Pictures of You
Rating: PG, Angst
Pairing: Warrick/Sara
Feedback: Makes my day
Disclaimer: If it was in the show, it's not mine.
Archive: At my site Checkmate (http://helsinkibaby.ahkay.net) , Fanfiction.net; anywhere else, please ask.
Summary: Warrick owns a million pictures of Sara
Notes: For the LiveJournal CSReports "Oingo Boingo" challenge.
I own what
seems like a million pictures of you, some printed on paper, some of them
existing only in memory. Some are funny, some are happy, some are frustrating,
even now. But they’re all you.
The first
is from the day we met, you all furrowed brow and attitude, interrogating me
while wearing the ugliest green cardigan in history. It was a recipe for
fireworks, and I remember thinking that we’d never get along.
But we did,
although not for a while. The first mental snapshot of the two of us as friends
that I have is us playing chess while a pig smoulders nearby, trading jokes and
tossing a coin to see who would get to go for coffee. We could see our breath
in front of us, but you were warmer to me than you’d ever been, and later, at
home, all I could think of was your smile.
Your smile
is more frequent in the pictures that follow. Teasing you about Grissom as we
searched a car for head lice. Dipping chainsaws in paint to examine the
splatter pattern. Teasing you about your date with Hank as we walked through a
sewer. Hearing you teasing me about boxing experiments and mercury gloves. The
first time I ever played the piano for you, the first time that I kissed you.
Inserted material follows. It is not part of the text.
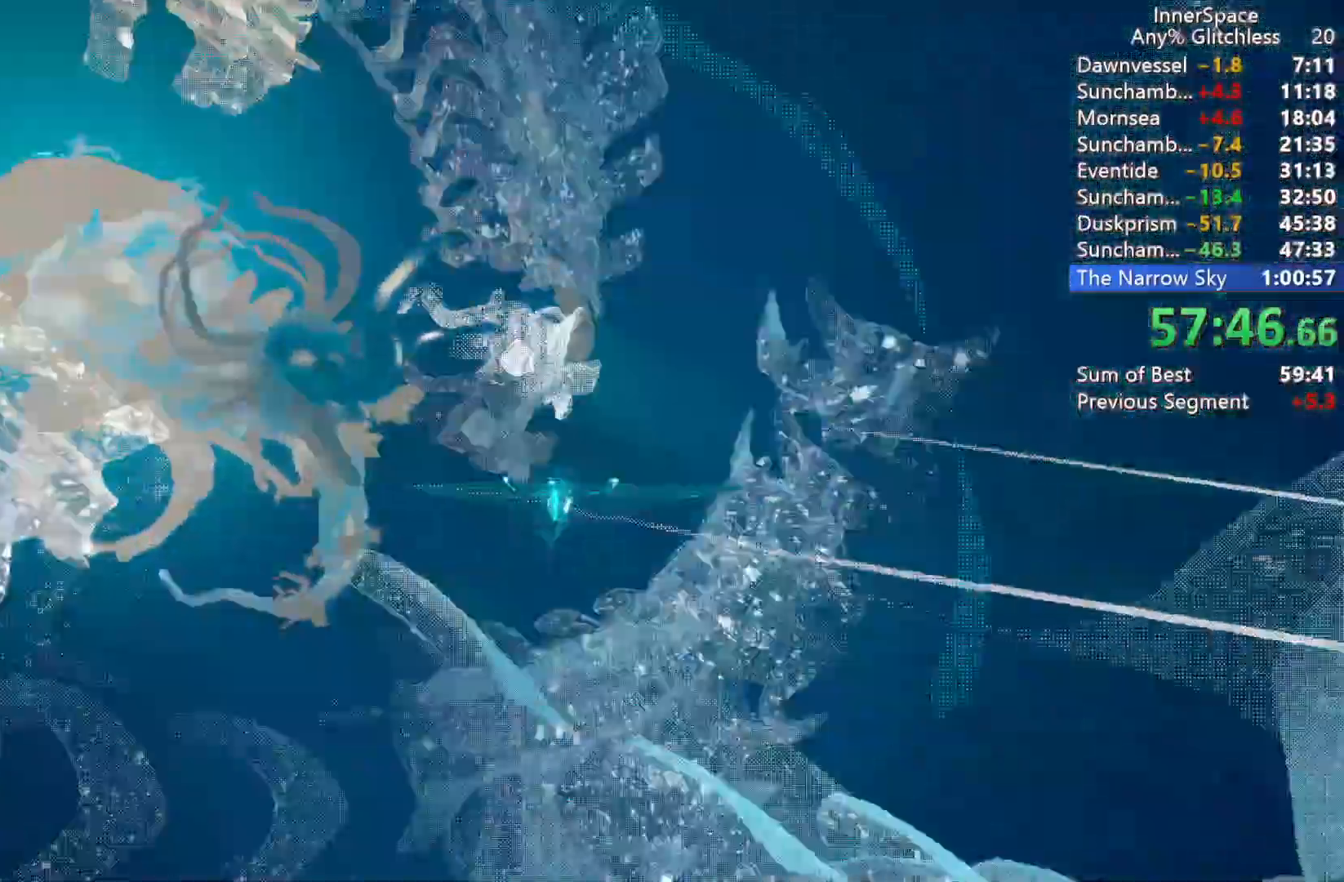
{"buttons": [], "left_stick": "down-right", "right_stick": "center", "events": [[450, "left_stick", "down-right"]]}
And I don’t even have to close my eyes to picture you walking down the aisle
towards me, that beaming Sara-smile that I love so much splitting your face.
For a long
time, that was my favourite picture of you, but that changed the day I took the
photograph that’s framed on the mantel at home, the one that I carry in my
wallet. It’s one where you’re not even looking at the camera, instead smiling
down at our two-day-old daughter in your arms, and you’re the most beautiful
things I’ve ever seen.
I own a
million pictures of you, but I never wanted to see ones like the ones I’m
looking at now, the ones that were taken a month ago, the ones that were taken
after a suspect came back to a scene, the ones where your left eye is
blackened, your lip split and bleeding, an ugly bruise on your cheek where he
hit you. There are pictures of your ribs, your back and side, with what are
unmistakeably boot prints visible.
It’s been a
month, and my stomach twists as I look at them.
“Warrick.”
I turn at the sound of your voice, my stomach twisting again when I see the
look in your eyes, hurt and remembered fear. I flip the folder closed, drop it
on the table and take your hand in mine, squeezing it tightly. “Come on,” you
say. “Let’s go home.”
Arm in arm,
we make our way into the morning sunlight, and when you turn to me, raising
your lips to mine, I take a picture of you that makes the others fade away.